With the setting of an hourly wage, a compensable factor that usually has some impact on the rate of compensation is the complexity of the tasks that the employee performs as part of his or her employment duties. Tasks that are classed as calling for unskilled labor, or that are highly repetitious in nature may come with a lower rate of pay. To some degree, the efficiency of the employee in carrying out those tasks may result in some increase in compensation, such as a merit raise or a raise based on the longevity of the person’s employment with the company. While these considerations will have some influence on the wages earned, the type of work involved will usually provide the crucial compensable factor for assembly line work and similar types of jobs.
When it comes to salaried positions, a compensable factor of great importance is usually the skill set that the employee brings to the workplace. A combination of formal education and experience will often result in receiving a higher salary as well as additional benefits in the overall compensation package. This is particularly true if the past experience of the employee includes a number of successes in the business world, since this creates a perception that those successes can be replicated to the advantage of the new employer.

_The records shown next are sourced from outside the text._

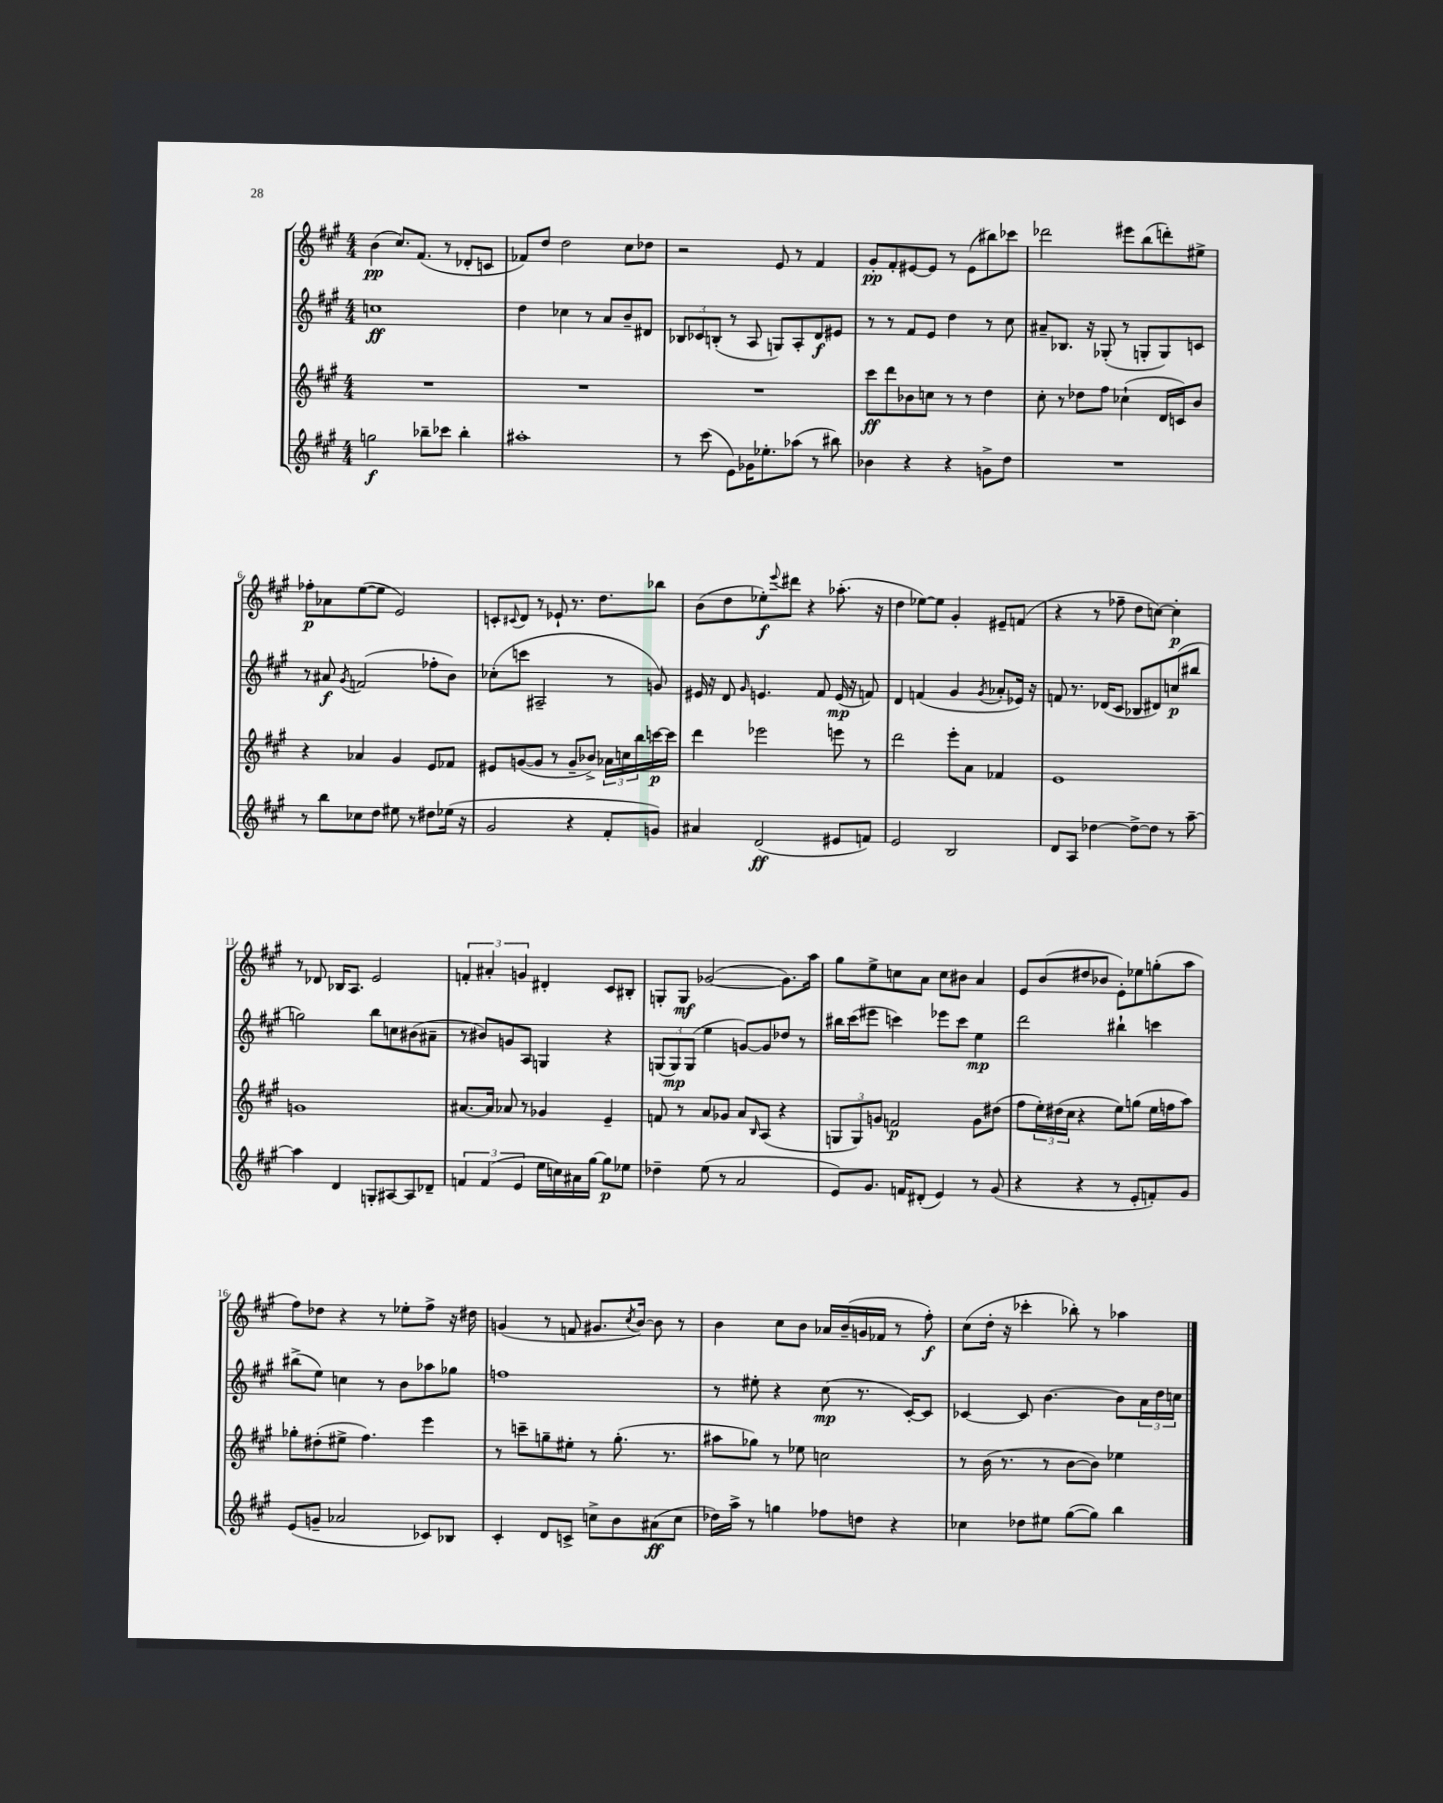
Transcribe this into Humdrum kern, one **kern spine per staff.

**kern	**kern	**kern	**kern
*staff4	*staff3	*staff2	*staff1
*clefG2	*clefG2	*clefG2	*clefG2
*k[f#c#g#]	*k[f#c#g#]	*k[f#c#g#]	*k[f#c#g#]
*M4/4	*M4/4	*M4/4	*M4/4
2gg\	1r	1cc	(4b\
.	.	.	8.cc#/L)
.	.	.	(8.f#/J
8bb-~\L	.	.	.
8ccc-\J	.	.	8r
4bb-'\	.	.	8d-'/L
.	.	.	8c/J
=	=	=	=
1aa#'	1r	4dd\	8f-/L)
.	.	.	8dd/J
.	.	4cc-\	2dd\
.	.	8r	.
.	.	8a/L	.
.	.	8b~/	8cc#\L
.	.	8d#/J	8dd-\J
=	=	=	=
8r	1r	12B-/L	2r
.	.	12c-/	.
(8ccc#\	.	.	.
.	.	(12B'/J	.
8e\L)	.	8r	.
16g-\K	.	8A/	.
8.ee-'\	.	.	.
.	.	8G/L)	8e/
(8aa-\J	.	8A'/	8r
8r	.	8d/	4f#/
8bb#\)	.	8e#/J	.
=	=	=	=
4b-\	8ccc#\L	8r	8g#'/L
.	8ddd\	8r	8f#'/
4r	8b-\	8f#/L	[8e#/
.	8cc\J	8e/J	8e#/]J
4r	8r	4dd\	8r
.	8r	.	(8e#\L
8g^\L	4dd\	8r	8bb#\)
8dd\J	.	8cc#\	8ccc-\J
=	=	=	=
1r	8cc#'\	8a#~/L	2ddd-\
.	8r	8.B-/J	.
.	8dd-\L	.	.
.	.	16r	.
.	8ff#\J	(8G-'/	.
.	(4cc-`\	8r	8eee#\L
.	.	8G'/L	(8bb\
.	16d/LL	8G/)	8ddd'\)
.	16c/J)	.	.
.	8b/J	8c/J	8ee#^\J
=	=	=	=
8r	4r	8r	8ff-'\L
8bb\L	.	8a#/	8a-\
.	.	8qg#/	.
8cc-\	4a-/	(2f/	([8ee\
8dd\J	.	.	8ee\]J
8ee#\	4g#/	.	2e/)
8r	.	.	.
8dd#\L	8e/L	8ff-'\L	.
(16ee-\Jk	8f-/J	8b\J)	.
16r	.	.	.
=	=	=	=
2g#/	8e#/L	(8cc-'\L	8c'/L
.	.	.	8qqc#/
.	([8g/	8ccc\J	8d/J
.	8g/]J	2A#~/	8r
.	8r	.	8e-`/
4r	8g~/L	.	8.r
.	8b-^/J)	.	.
.	.	.	8.dd\L
8f#'/L	24a-\LL	8r	.
.	24cc\	.	.
.	24bb\	.	.
8g/J)	[16ccc\	8g/)	8bb-\J
.	16ccc\]JJ	.	.
=	=	=	=
4a#/	4ddd\	16e#/	(8b\L
.	.	16r	.
.	.	8d/	8dd\
.	.	16qqg#/	.
(2d/	2eee-\	4.e/	8ee-'\)
.	.	.	8qqeee/
.	.	.	8ddd#\J
.	.	.	4r
.	.	8f#/	.
8e#/L	8eee\	(16e/	(8.aa-'\
.	.	16r	.
8f/J)	8r	8f/)	.
.	.	.	16r
=	=	=	=
2e/	2ddd\	4d/	4dd\
.	.	(4f/	[8ee-\L)
.	.	.	8ee-\]J
2B/	8eee'\L	4g#/	4g#'/
.	8a\J	.	.
.	.	8qg#/	.
.	4f-/	8a-'/L	8e#~/L
.	.	16e-/Jk)	(8f/J
.	.	16r	.
=	=	=	=
8d/L	1e	8f/	4r
8A/J	.	8.r	.
[4dd-\	.	.	8r
.	.	(16d-/LK	.
.	.	8c#/J	8ff-~\
8dd-^\_L	.	8B-/L	8dd\L
8dd-\]J	.	8d#/)	[8cc\J)
8r	.	(8cc/	4cc'\]
[8aa~\	.	8bb#/J	.
=	=	=	=
4aa\]	1g	2gg\)	8r
.	.	.	8d-/
4d/	.	.	16B-/LK
.	.	.	8.A/J
8G'/L	.	8bb\L	2e/
[8A#/	.	8cc\	.
8A#/]	.	(8b#\	.
8d-~/J	.	8a#~\J	.
=	=	=	=
6f/	[8.a#/L	8r	6f'/
.	.	8b#/L)	.
(6f/	.	.	6a#'/
.	16a#/]Jk	.	.
.	8a-/	8g/	.
6e/	.	.	6g/
.	8r	8A/J	.
16ee\LL	4g-/	4G/	4d#'/
16cc\)	.	.	.
16a#\	.	.	.
[16gg#\JJ	.	.	.
8gg#\]L	4e~/	4r	8c#/L
8ee-\J	.	.	8B#'/J
=	=	=	=
4dd-~\	8f/	(12G/L	8G'/L
.	.	12G/)	.
.	8r	.	8G/J
.	.	(12G/J	.
(8ee\	8a/L	4ee\	([2g-/
8r	8g-/J	.	.
2a/	8a/L	[8g/L)	.
.	16qqB/	.	.
.	(8A/J	8g/]	.
.	4r	8dd-/J	8.g-\]L)
.	.	8r	.
.	.	.	16aa\Jk
=	=	=	=
8e/L)	12G/L	16bb#\LL	8gg#\L
.	.	(16ccc#\J	.
.	12G/)	.	.
8.g#/J	.	8eee#\J	8ee^\
.	12g/J	.	.
.	2f/	4ccc\)	8cc\
16f/LK	.	.	.
(8d#'/J	.	.	8a\J
4e/)	.	8eee-\L	8cc\L
.	.	8ccc\J	8b#\J
8r	8g\L	4ee\	4a/
(8g#/	(8dd#\J	.	.
=	=	=	=
4r	8ff#\L	2ddd\	8e/L
.	24ee'\L)	.	(8b/
.	(24dd#\	.	.
.	24cc#\JJ	.	.
4r	4r	.	8dd#/
.	.	.	8b-/J
8r	8ee\L)	4bb#`\	8e'\L)
8e'/L	(8gg\J	.	8ee-\
8f'/)	16ee\LL	4ccc\	(8gg'\
.	16ff\J	.	.
8g#/J	8aa\J)	.	8aa\J
=	=	=	=
(8e/L	8gg-'\L	(8bb#^\L	8ff#\L)
8g~/J	(8dd#'\	8ee\J)	8dd-\J
2a-/	8ee#^\J	4cc\	4r
.	4.ff#\)	.	.
.	.	8r	8r
.	.	8b\L	8ee-'\L
8c-/L)	4eee\	8aa-\	8ff#^\J
8B-/J	.	8gg-\J	16r
.	.	.	16dd#\
=	=	=	=
4c#'/	8r	1ff	(4g/
.	8ccc~\L	.	.
8d/L	8gg~\	.	8r
8c^/J	8ee#'\J	.	8f/
8cc^\L	8r	.	8.g#/L
8b\	(8.gg'\	.	.
.	.	.	8qcc#/
.	.	.	[16b/Jk)
(8a#\	.	.	8b\]
.	8.r	.	.
8cc\J	.	.	8r
=	=	=	=
16dd-\LL)	8aa#\L	8r	4b\
16aa^\JJ	.	.	.
8r	8gg-\J)	8ee#'\	.
4gg\	8r	4r	8cc#\L
.	8ee-\	.	8b\J
8ff-\L	2cc\	(8cc#\	16a-/LL
.	.	.	(16b~/
8dd\J	.	8.r	16g/
.	.	.	16f-/JJ
4r	.	.	8r
.	.	[16c#'/LK)	.
.	.	8c#/]J	8ff#'\)
=	=	=	=
4cc-\	8r	[4c-/	(8cc#\L
.	(16b\	.	16dd'\Jk
.	8.r	.	16r
8dd-\L	.	8c-/]	4ccc-'\
8ee#\J	8r	[4.b\	.
([8gg#\L	[8b\L	.	8bb-'\)
8gg#\]J)	8b\]J)	.	8r
4bb\	4ee-\	8b\]L	4aa-\
.	.	24a\L	.
.	.	24dd\	.
.	.	24cc\JJ	.
==	==	==	==
*-	*-	*-	*-
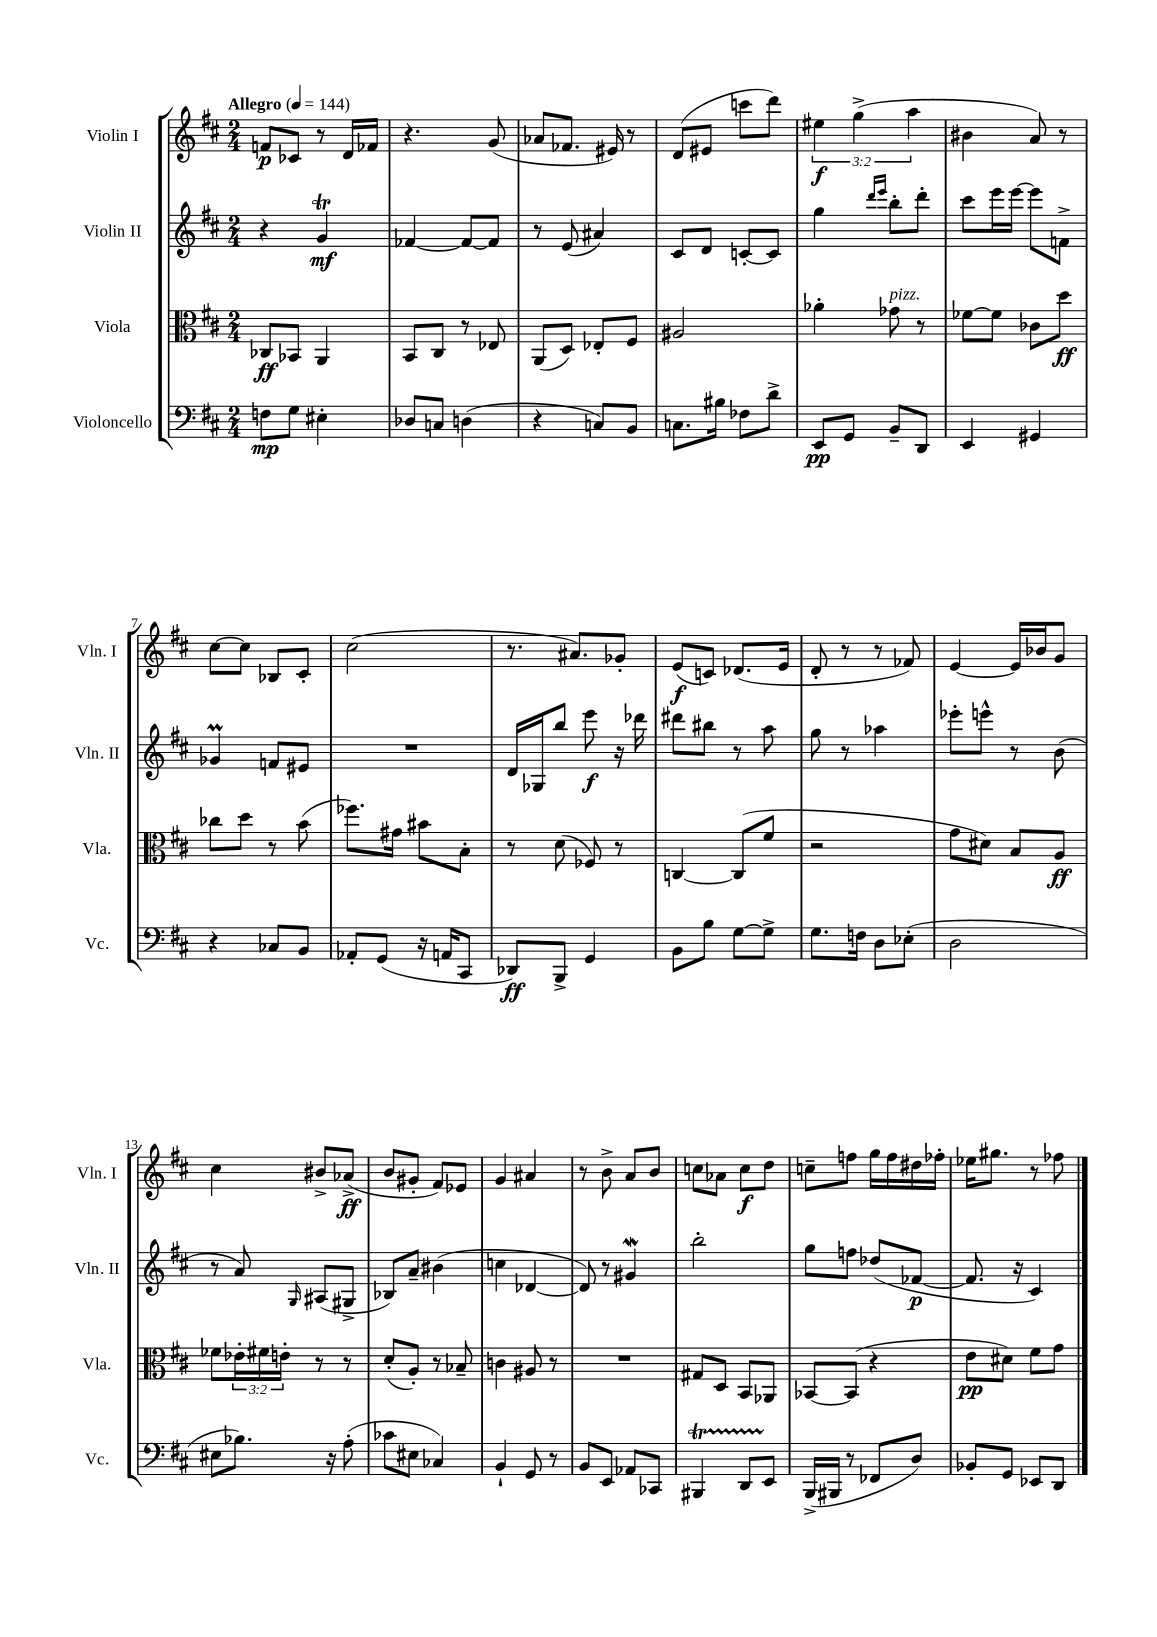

Even employment that is based on piece work will require the consideration of a compensable factor or two. With this application, the focus is often on how quickly the employee can turn out finished units that are of acceptable quality. For example, an employee who is able to produce ten units per production hour versus one who can produce seven will likely be considered more valuable to the operation, since more finished units means more opportunity to make sales and generate profit. Typically, companies offering piece work will consider speed to be a compensable factor that influences the pay offered per finished unit, setting that rate of pay at a point that is considered equitable by the employee while still allowing the employer to realize a decent level of profit from each unit sold.
A good number of those factors are going straight out the window these days. What is more common in this down economy is to combine jobs -- give an employee a modest raise to handle his or her duties and take on another job. Through that method, a lot of organizations are cutting people while dumping more work on the employees remaining.
The threat is obvious -- "put up with this or you, too, will be unemployed."